ABOUT THIS TASK »
In the data below, find each line that contains the word "elbow" and copy it.

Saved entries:
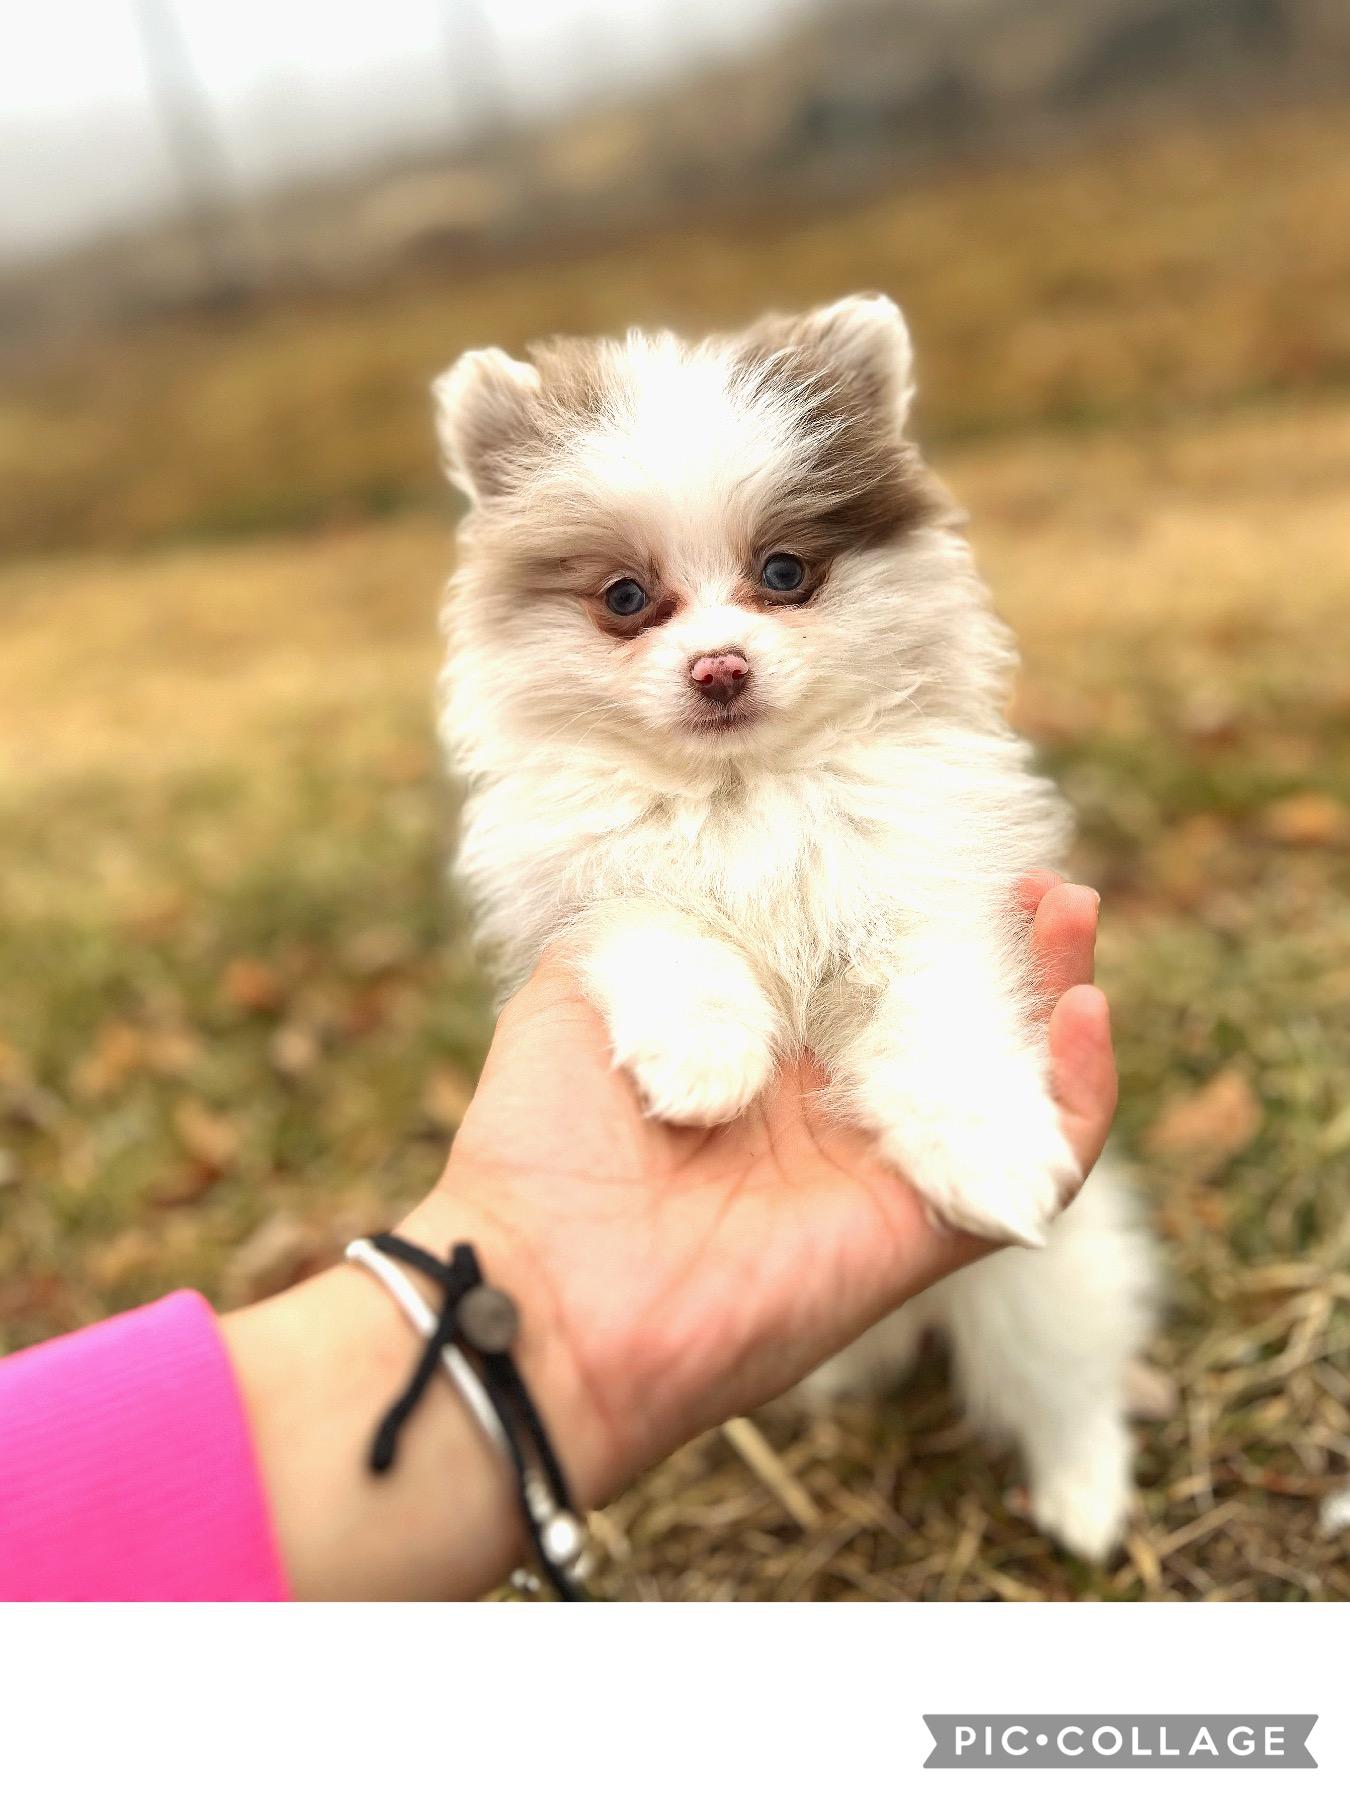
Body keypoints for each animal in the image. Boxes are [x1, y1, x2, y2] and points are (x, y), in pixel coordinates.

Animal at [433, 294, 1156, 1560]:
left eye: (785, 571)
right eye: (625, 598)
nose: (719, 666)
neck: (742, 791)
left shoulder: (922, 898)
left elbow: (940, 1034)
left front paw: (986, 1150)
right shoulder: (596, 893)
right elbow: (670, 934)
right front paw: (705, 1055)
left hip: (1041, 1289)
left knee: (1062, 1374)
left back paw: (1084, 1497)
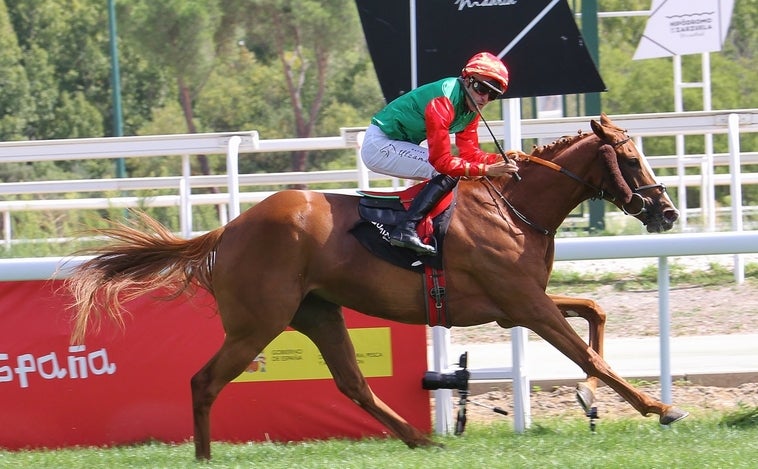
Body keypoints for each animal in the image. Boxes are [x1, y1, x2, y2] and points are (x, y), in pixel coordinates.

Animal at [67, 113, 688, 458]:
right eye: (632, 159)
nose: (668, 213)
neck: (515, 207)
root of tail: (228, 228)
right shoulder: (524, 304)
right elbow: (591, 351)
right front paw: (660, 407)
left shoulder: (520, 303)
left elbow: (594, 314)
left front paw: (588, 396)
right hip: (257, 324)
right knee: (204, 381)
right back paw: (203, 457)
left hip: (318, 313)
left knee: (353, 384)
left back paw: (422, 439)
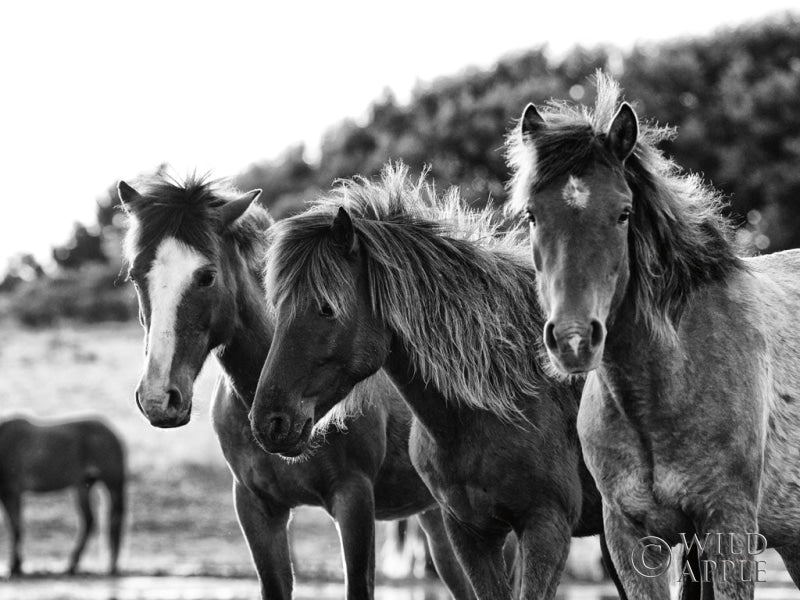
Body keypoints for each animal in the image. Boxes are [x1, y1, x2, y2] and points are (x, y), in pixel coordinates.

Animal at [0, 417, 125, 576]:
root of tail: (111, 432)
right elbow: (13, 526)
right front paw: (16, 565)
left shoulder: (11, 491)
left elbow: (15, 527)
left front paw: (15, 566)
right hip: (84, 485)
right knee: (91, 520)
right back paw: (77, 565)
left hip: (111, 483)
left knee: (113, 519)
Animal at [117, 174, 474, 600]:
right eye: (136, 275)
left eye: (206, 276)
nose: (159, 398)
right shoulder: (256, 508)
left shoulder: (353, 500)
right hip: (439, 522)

RESULT FOR THIS EXERCISE »
left elbow: (940, 1034)
right elbow: (670, 934)
right elbow: (591, 351)
left elbow: (594, 314)
right elbow: (13, 526)
left elbow: (15, 527)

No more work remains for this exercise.